Has it been tough getting used to the new normal as you continue making music?
For me, the first couple two or three weeks were a bit difficult because we were dependent on our creativity and when you have your mind in so many different things on what is happening, what's going to happen, how long is this going to happen? It was just a sense of not knowing. I feel like the creativity wasn't there, and after a while, I just settled. I got a little bit, not used to, but I started understanding a bit more that we're going to be here for a while. We just need to make the most out of this. I think it brought me back a little bit to my beginnings when I started to produce music, it was just me and my room and my mom's house and having all these ideas and coming up with four or five beats in a single day. It's just you by yourself, you're not with the artists in the studio. You will probably focus on one song the whole day. It just felt cool to go back to that essence of trading ideas and having instrumentals to show to the artists or talking with them through texts and seeing where they're at, what they're looking for and being able to sit down, relax and just create. We're usually in the studio all the time anyways, so I think it's been easier for me than probably other people in their jobs or their careers.
When you were a teen working with Luny Tunes, did you ever think you would get to this point where you are now?

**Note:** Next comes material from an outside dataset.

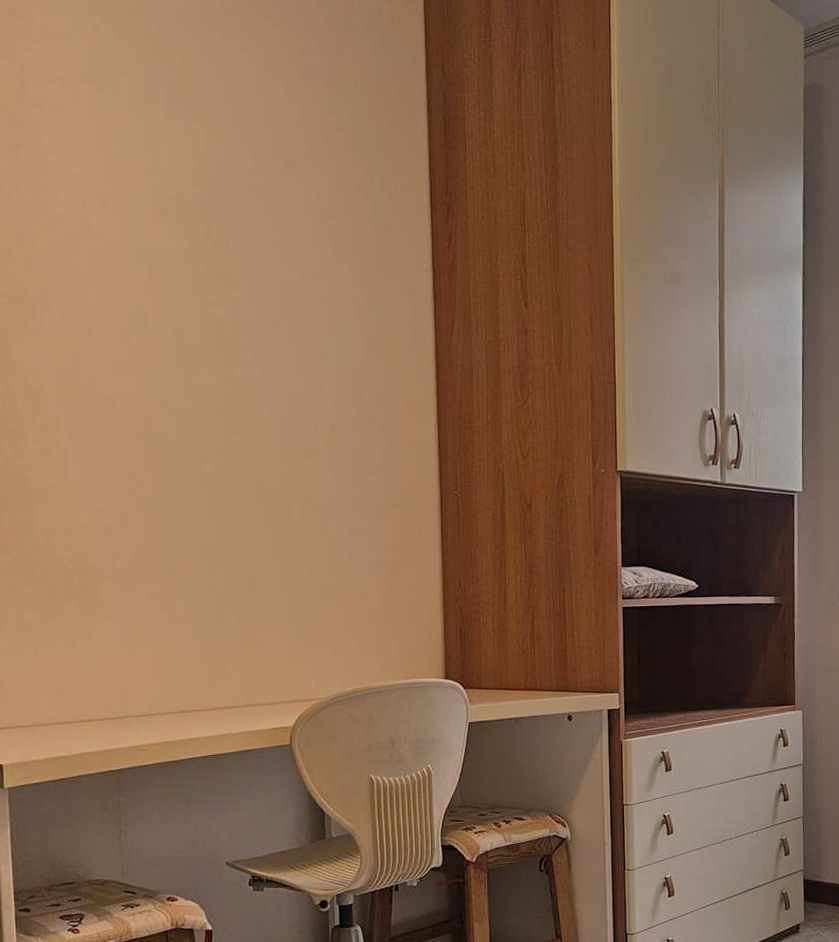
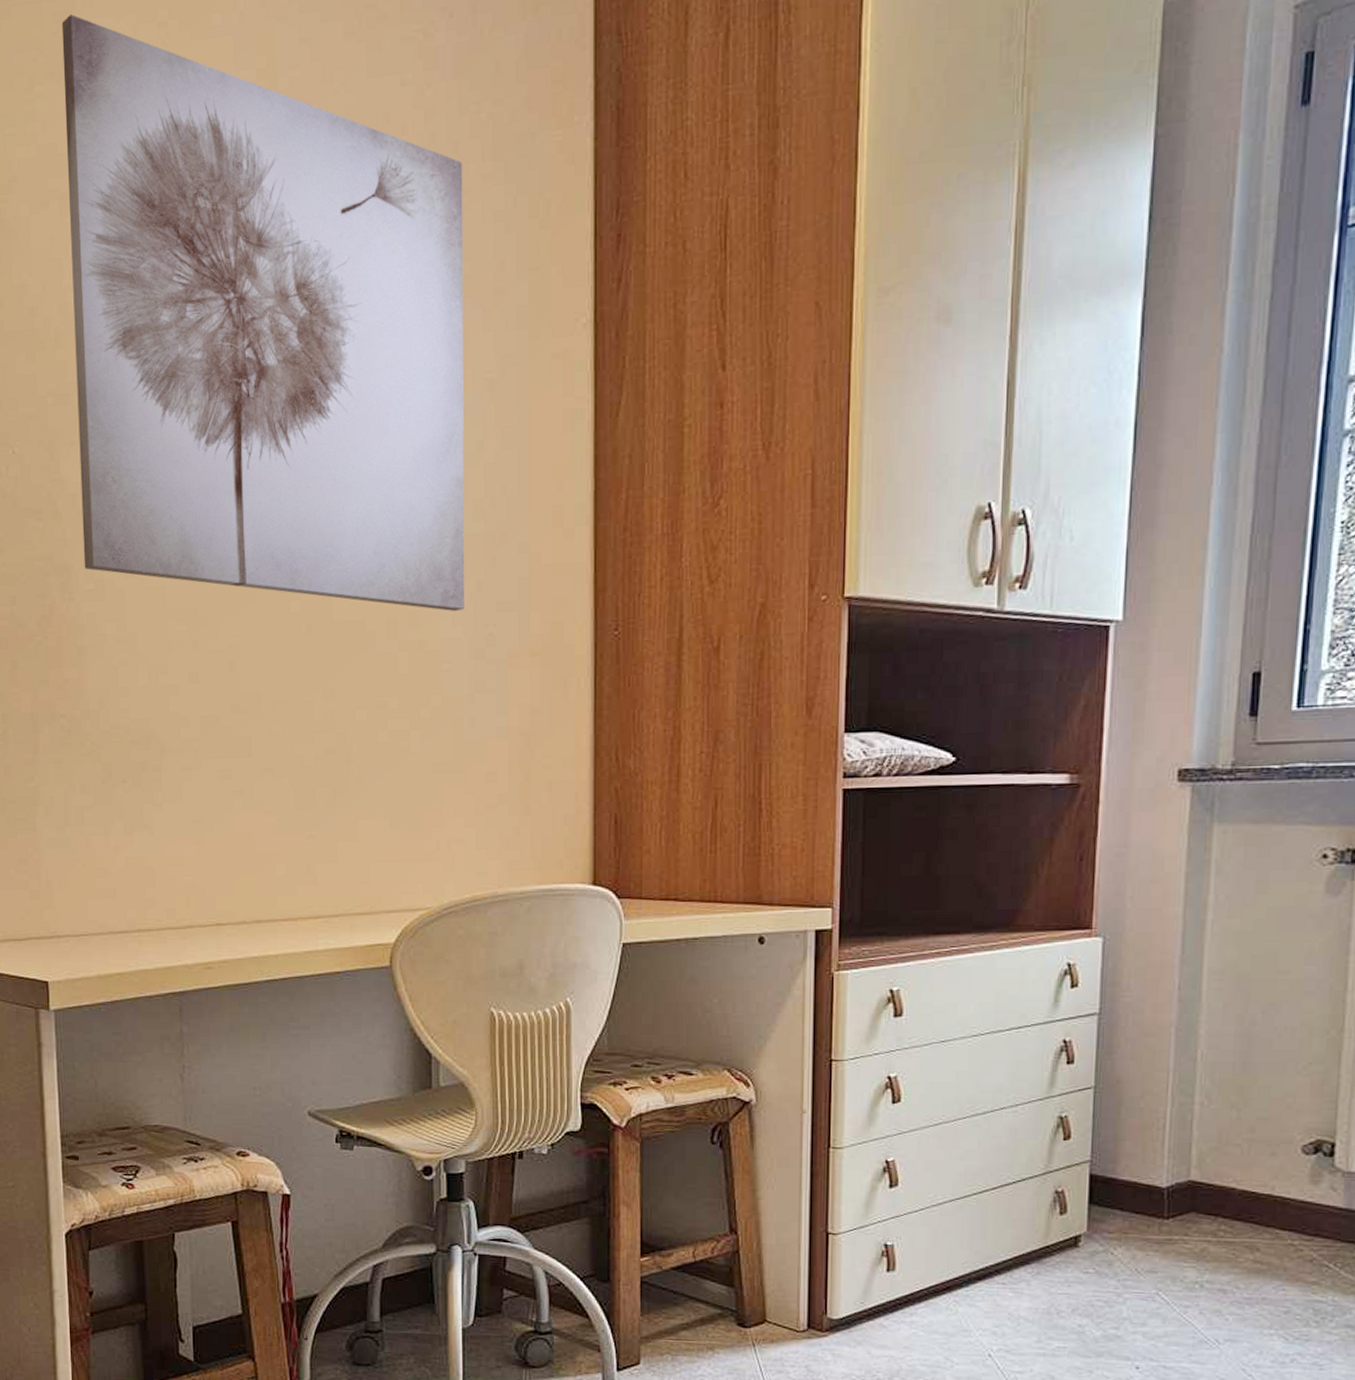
wall art: none [12,11,342,474] -> present [61,14,465,611]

No. Never, never in a million years. I sit back sometimes and try to watch where my mind was when I start working. I mean, most of the things that I've been able to achieve or do at this point, they didn't seem like a possible thing. My thing was to have Luny Tunes [be] what I'm doing and appreciate it. That, to me, was one of the goals. Having Wisin Y Yandel or Daddy Yankee say that what I'm doing is dope and give me an opportunity and being able to work in this and not just do it as a hobby—I think those were my goals. Then, learning about certain things, you start to get a little bit of more achievements. But I mean, there's a lot that didn't even seem possible to me. Being on the Hot 100 of Billboard, to me, that's something that, us as Latinos, weren't even able to be on. Our chart was the Hot Latin songs. It's an amazing accomplishment, but it's something that we didn't have in mind because I thought it wasn't possible. Thank God and thanks to the artists, I've been able to be there and have a number one song. It just goes to show you that when you just keep pushing and working and putting your heart into it, you can accomplish things that you didn't even think of. I'm super happy and grateful.